The aim of the study was to assess serum chemerin concentration and s.c. adipose tissue (SAT) chemerin expression in relation to insulin sensitivity and obesity in young healthy subjects.
We performed a cross-sectional study including 128 subjects, 44 with normal weight, 44 with overweight and 40 with obesity.
Hyperinsulinemic-euglycemic clamp and SAT biopsy were performed. Next, 30 subjects with obesity underwent 12-week weight-reducing dietary intervention.

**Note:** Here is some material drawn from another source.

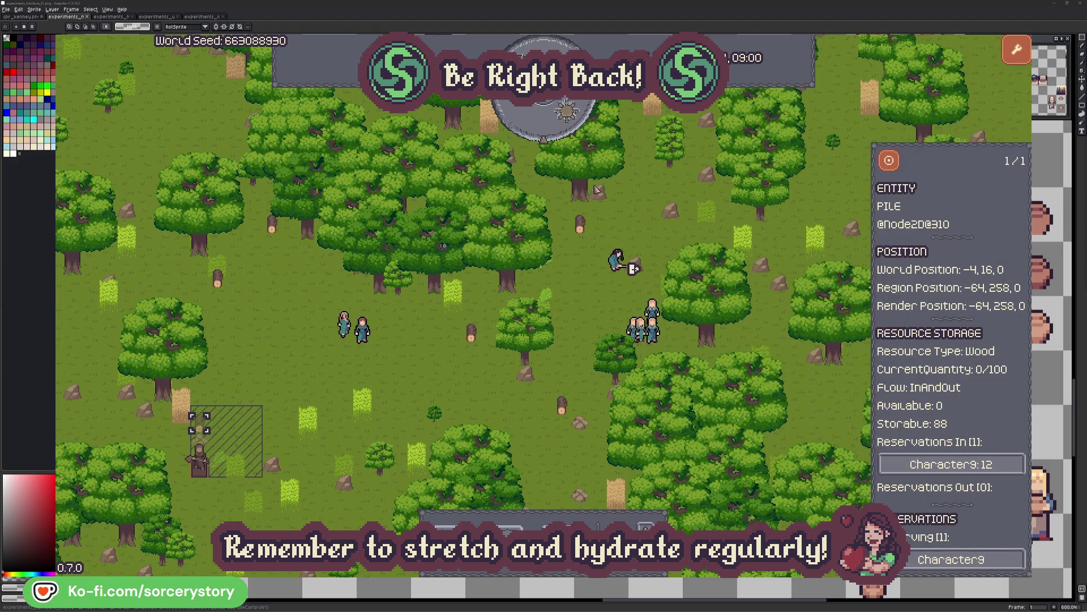
{"action": "left_click", "coordinate": [889, 162]}
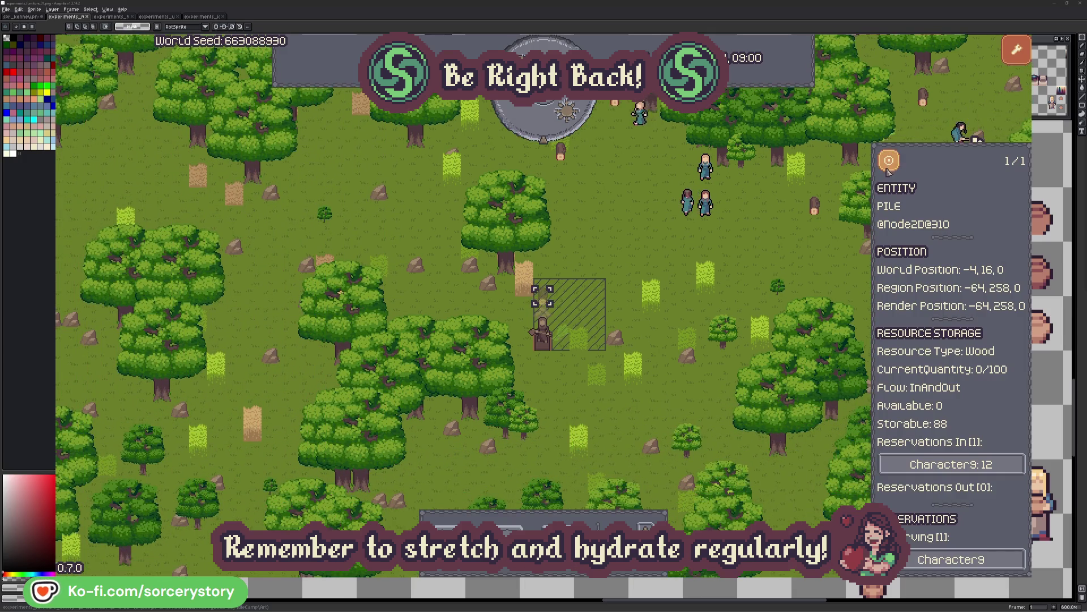
{"action": "left_click", "coordinate": [800, 249]}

Serum chemerin was higher and SAT chemerin expression was lower in subjects with obesity in comparison with other groups. The relationship of serum chemerin with SAT expression and insulin sensitivity were positive in normal weight and overweight individuals, and negative in individuals with obesity. In the entire study population, serum chemerin was also positively related to hsCRP, serum fetuin A and alanine aminotransferase. SAT chemerin was positively related to insulin sensitivity, SAT insulin signaling and adipogenic genes. Weight loss decreased serum chemerin, whereas SAT chemerin increased in subjects with the highest increase in insulin sensitivity.
Serum and SAT chemerin is differentially associated with insulin sensitivity and the relationship between serum chemerin and insulin sensitivity depends on adiposity. SAT chemerin is positively associated with insulin sensitivity across a wide range of BMIs and may be proposed as a biomarker of metabolically healthy SAT. Our results suggest that SAT is not the main source of serum chemerin in obesity.